- Directed by: Thanasis Papathanasiou Michalis Reppas
- Written by: Thanasis Papathanasiou Michalis Reppas
- Produced by: Helena Hatzialexandrou
- Cinematography: Kostas Gkikas
- Edited by: Ioanna Speliopoulos
- Music by: Afrodite Manou
- Distributed by: Warner Roadshow Distributrors
- Release date: 26 October 2001 (Greece);
- Running time: 101 minutes
- Country: Greece
- Language: Greek
- Budget: €1,32 million

= Crying... Silicon Tears =

2001 film by Michalis Reppas

Crying Silicon Tears (Orig. Το κλάμα βγήκε απ' τον παράδεισο / To kláma vgíke ap' ton parádiso) is a 2001 Greek language film directed by Thanasis Papathanasiou and Michalis Reppas.

== Plot ==
The movie is divided into three timelines, the 1960s, the World War II period, and the bucolic period (in order from newest to oldest). In the 1960s, the rich Della Franca family start a fight with the poor Bisbikis family over a man who romances women from both families.

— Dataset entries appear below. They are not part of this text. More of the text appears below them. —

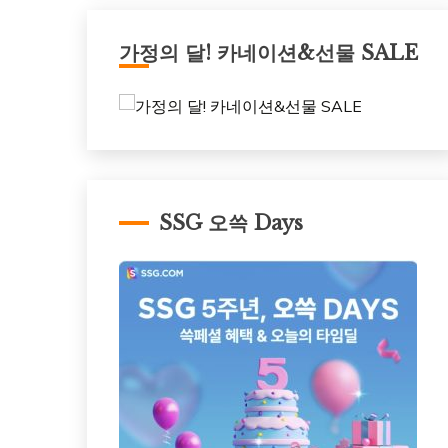
가정의 달! 카네이션&선물 SALE
SSG 오쓱 Days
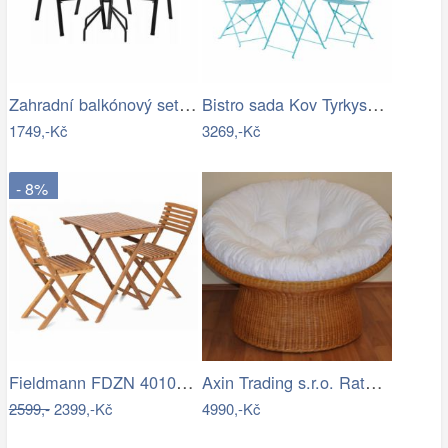
Zahradní balkónový set Stela 3 ks, černá
Bistro sada Kov Tyrkysová FIORI
1749,-Kč
3269,-Kč
- 8%
Fieldmann FDZN 4010 Alice Balkonový set
Axin Trading s.r.o. Ratanový papasan…
2599,-
2399,-Kč
4990,-Kč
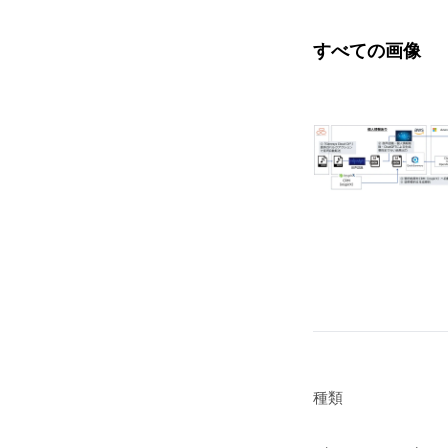
すべての画像
種類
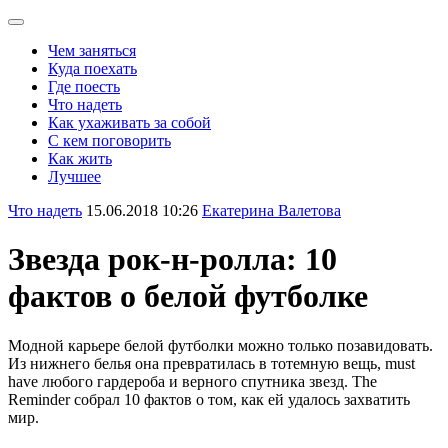
Чем заняться
Куда поехать
Где поесть
Что надеть
Как ухаживать за собой
С кем поговорить
Как жить
Лучшее
Что надеть
15.06.2018 10:26
Екатерина Валетова
Звезда рок-н-ролла: 10
фактов о белой футболке
Модной карьере белой футболки можно только позавидовать.
Из нижнего белья она превратилась в тотемную вещь, must
have любого гардероба и верного спутника звезд. The
Reminder собрал 10 фактов о том, как ей удалось захватить
мир.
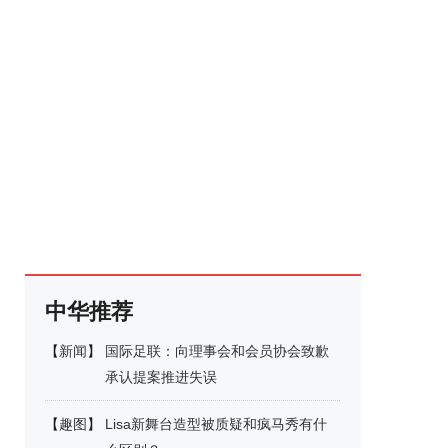
中华推荐
【
新闻
】
国际足联：向理事会和会员协会致歉
承认提案推进失误
【
趣图
】
Lisa新舞台造型被质疑和疯马秀有什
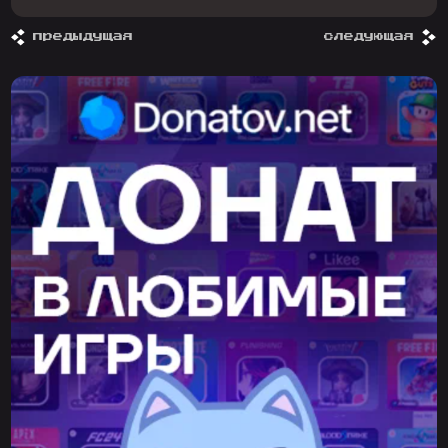
предыдущая
следующая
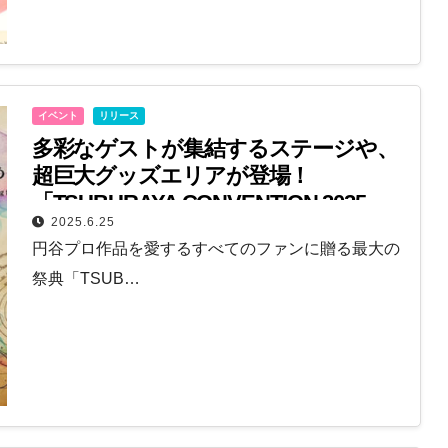
イベント
リリース
多彩なゲストが集結するステージや、
超巨大グッズエリアが登場！
「TSUBURAYA CONVENTION 2025」
2025.6.25
メインプログラムが発表
円谷プロ作品を愛するすべてのファンに贈る最大の
祭典「TSUB…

The Della Francas manage to put the Bisbikis's mother, Lavrentia, out of business, which triggers the World War II flashback, in which Lavrentia worked with the Greek Resistance. In that period, another event triggers the bucolic period in the form of Lavrentia talking about her ancestors, a man and a woman who lived in a small village in the countryside. No clear main plot exists in any period, as the film mainly revolves around Lavrentia's history and the tragic events that stained her life. At the end of the film, the Bisbikises are revealed to be blood-related to the Della Francas, and they all live happily ever after.

Although the film features mostly tragic events, they are presented in a way that pays tribute to but also satirizes old Greek dramas, war movies, and bucolic-style films.